Developer FreeStyleGames has devised a new guitar that is as simple to get to grips with as the original toy add-on, but uses a control method that is a touch more inspired by the finger movements of real guitarists.
Instead of a line of five coloured buttons along the neck, the new guitar has six buttons configured in two rows of three. This allows for a great variety of notes you have to hit, but in a more natural position for your fingers. At times you'll have to press one or more of the bottom three buttons together and, on regular skill level and above, one or more of the top three. Sometimes, you'll be required to bridge a bottom and top button, in a similar way to playing a chord on an actual guitar.
By limiting the amount of space the buttons take up, you can leave you'll fret hand in the same place - not whizz it up and down the neck as before. However, you will need a little more dexterity and getting to grips with the harder songs on the tougher levels feels much more like a challenge than before.
During our demo period (we played the game for 45 minutes or so) there were three songs to play in total, which we whizzed through in rookie mode - using just the bottom three buttons. We also played the first two in the regular mode, which added the top three buttons and the occasional chord combination. We then tried the advanced and expert modes and were lost within seconds. But at least these allowed us to see one of the new features for the game in action.
The new Guitar Hero will have two modes of play. Guitar Hero Live is the career mode, if you like, where you take the mantle of a rising rock star. But rather than present the on-screen action in cutesy, cartoony graphics as before, you get live action, filmed actors pretending they are in a band and you see the whole event in first person. That means you go through the behind the stage stuff before getting in front of the audience and then see what it would be like to genuinely be up there, no matter whether it's a dive club or festival.

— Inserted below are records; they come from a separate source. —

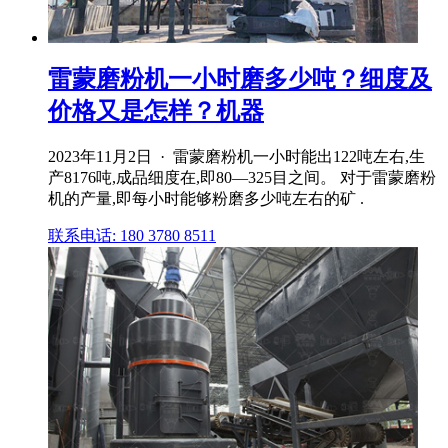
雷蒙磨粉机一小时磨多少吨？细度及
价格又是怎样？机器
2023年11月2日 · 雷蒙磨粉机一小时能出122吨左右,生
产8176吨,成品细度在,即80—325目之间。 对于雷蒙磨粉
机的产量,即每小时能够粉磨多少吨左右的矿 .
联系电话: 180 3780 8511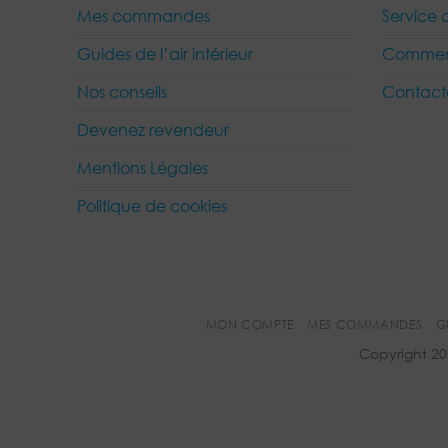
Mes commandes
Service 
Guides de l’air intérieur
Comment
Nos conseils
Contact
Devenez revendeur
Mentions Légales
Politique de cookies
MON COMPTE
MES COMMANDES
G
Copyright 20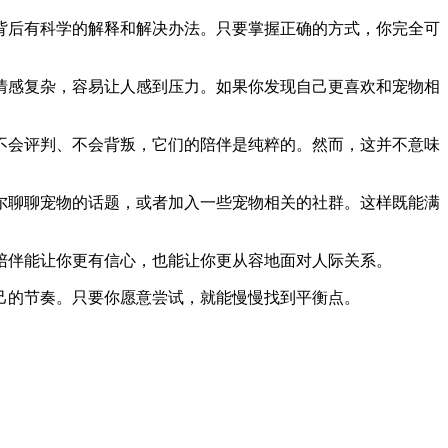
背后有科学的解释和解决办法。只要掌握正确的方式，你完全可
情感复杂，容易让人感到压力。如果你发现自己更喜欢和宠物相
不会评判、不会背叛，它们的陪伴是纯粹的。然而，这并不意味
尔聊聊宠物的话题，或者加入一些宠物相关的社群。这样既能满
陪伴能让你更有信心，也能让你更从容地面对人际关系。
己的节奏。只要你愿意尝试，就能慢慢找到平衡点。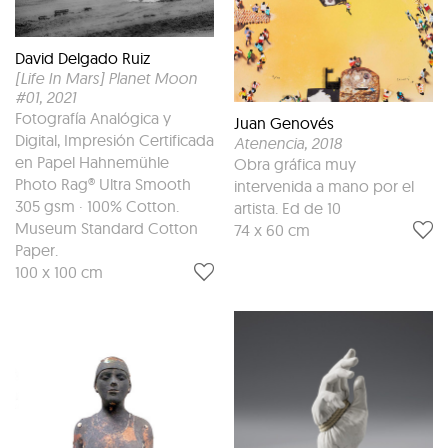
David Delgado Ruiz
[Life In Mars] Planet Moon
#01
, 2021
Fotografía Analógica y
Juan Genovés
Digital, Impresión Certificada
Atenencia
, 2018
en Papel Hahnemühle
Obra gráfica muy
Photo Rag® Ultra Smooth
intervenida a mano por el
305 gsm · 100% Cotton.
artista. Ed de 10
Museum Standard Cotton
74 x 60 cm
Paper.
100 x 100 cm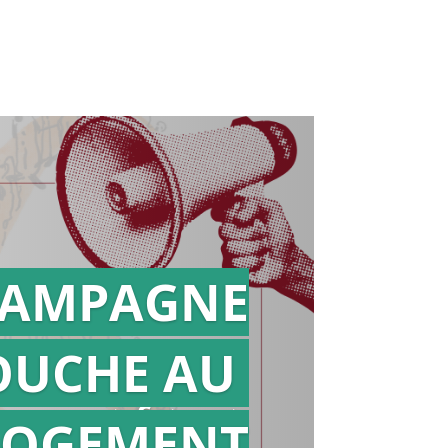
AMPAGNE
OUCHE AU
Action en
référé
LOGEMENT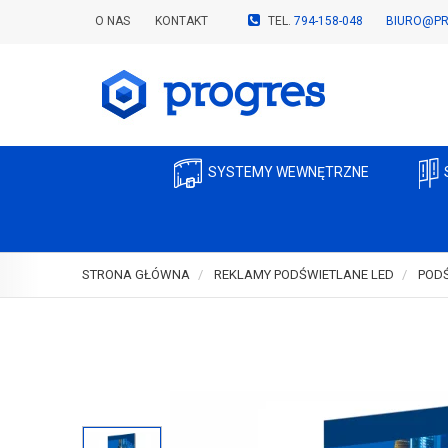
O NAS
KONTAKT
TEL.
794-158-048
BIURO@PR
SYSTEMY WEWNĘTRZNE
STRONA GŁÓWNA
REKLAMY PODŚWIETLANE LED
POD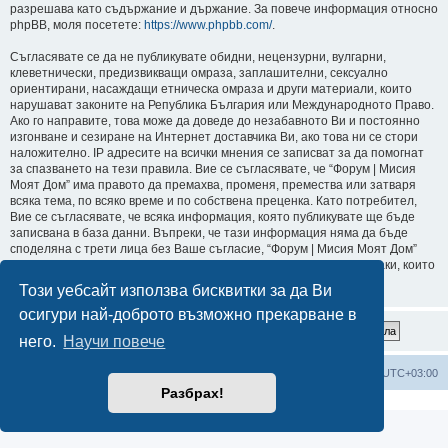
разрешава като съдържание и държание. За повече информация относно
phpBB, моля посетете:
https://www.phpbb.com/
.
Съгласявате се да не публикувате обидни, нецензурни, вулгарни,
клеветнически, предизвикващи омраза, заплашителни, сексуално
ориентирани, насаждащи етническа омраза и други материали, които
нарушават законите на Република България или Международното Право.
Ако го направите, това може да доведе до незабавното Ви и постоянно
изгонване и сезиране на Интернет доставчика Ви, ако това ни се стори
наложително. IP адресите на всички мнения се записват за да помогнат
за спазването на тези правила. Вие се съгласявате, че “Форум | Мисия
Моят Дом” има правото да премахва, променя, премества или затваря
всяка тема, по всяко време и по собствена преценка. Като потребител,
Вие се съгласявате, че всяка информация, която публикувате ще бъде
записвана в база данни. Въпреки, че тази информация няма да бъде
споделяна с трети лица без Ваше съгласие, “Форум | Мисия Моят Дом”
или phpBB не могат да бъдат държани отговорни за хакерски атаки, които
могат да доведат до компрометиране на данните.
Този уебсайт използва бисквитки за да Ви
осигури най-доброто възможно прекарване в
него.
Научи повече
Мисия Моят Дом
Начало
Всички времена са според
UTC+03:00
Разбрах!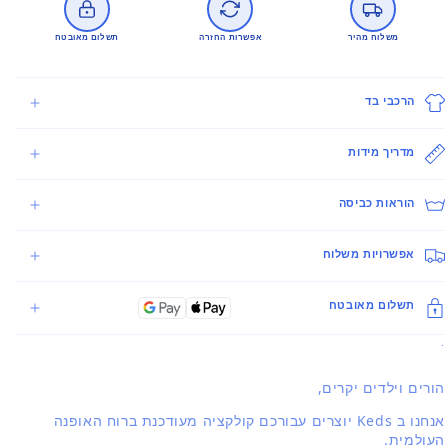
משלוח מהיר
אפשרות החזרה
תשלום מאובטח
הרכבי בד
מדריך מידות
הוראות כביסה
אפשרויות משלוח
תשלום מאובטח
.
הורים וילדים יקרים,
אנחנו ב Keds יוצרים עבורכם קולקציה מעודכנת ברוח האופנה
העולמית.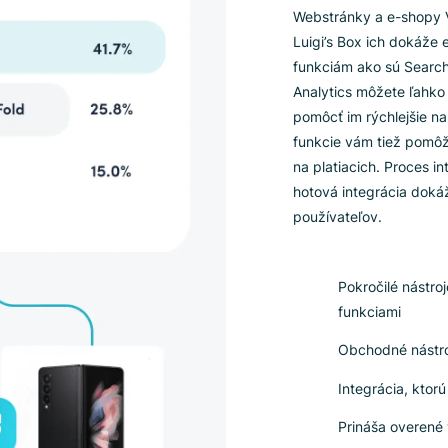
Lui
Webstránk
Luigi’s B
funkciám 
Analytics
pomôcť im
funkcie v
na platia
hotová in
používate
Pok
fu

Cleverly, the video on stage changes depending on how well (or badly) you are doing, with band mates and audience members either encouraging, congratulating or booing you throughout the song. And FreeStyleGames has filmed numerous different incidents that cunningly blend into each other, so you don't notice much of a join between actions. Needless to say, we saw a lot of angry faces and dismayed roadies on the harder skill levels.
As we only played three songs in total (several times for different outcomes) we only saw three set pieces, but there will be plenty in the final game. Well, we hope so anyway as the same sequences can get a little tiring after a while, although, to be honest, while you're playing the game it's not that often you get to look at the storyline playing out anyway - you are concentrating too hard on your finger positions and the plectrums note markers coming at you on the screen.
The final game will also have a Guitar Hero TV mode, which we didn't get to see in action during our hands-on. That will expand longevity dramatically and is described by Activision currently as a Guitar Hero version of MTV. Music videos will be broadcast live and you can just jump in at any time and play along. We're yet to see how it works in full and if there will also be the ability to buy and download videos to play locally too, but that will probably be further explained during E3.
As things stand now, we're thrilled to see Guitar Hero return and are very much looking forward to seeing more of the game ahead of its release later this year. The new guitar control system is more intuitive than ever before and in some way we're even happy that the size of the accessory still gives us more than a little chuckle whenever we see ourselves accidentally in the reflection of a window TV screen.
Guitar Hero Live will be available for PS4, Xbox One, PS3, Xbox 360, Wii U and there will be a "full experience" version for mobile platforms too.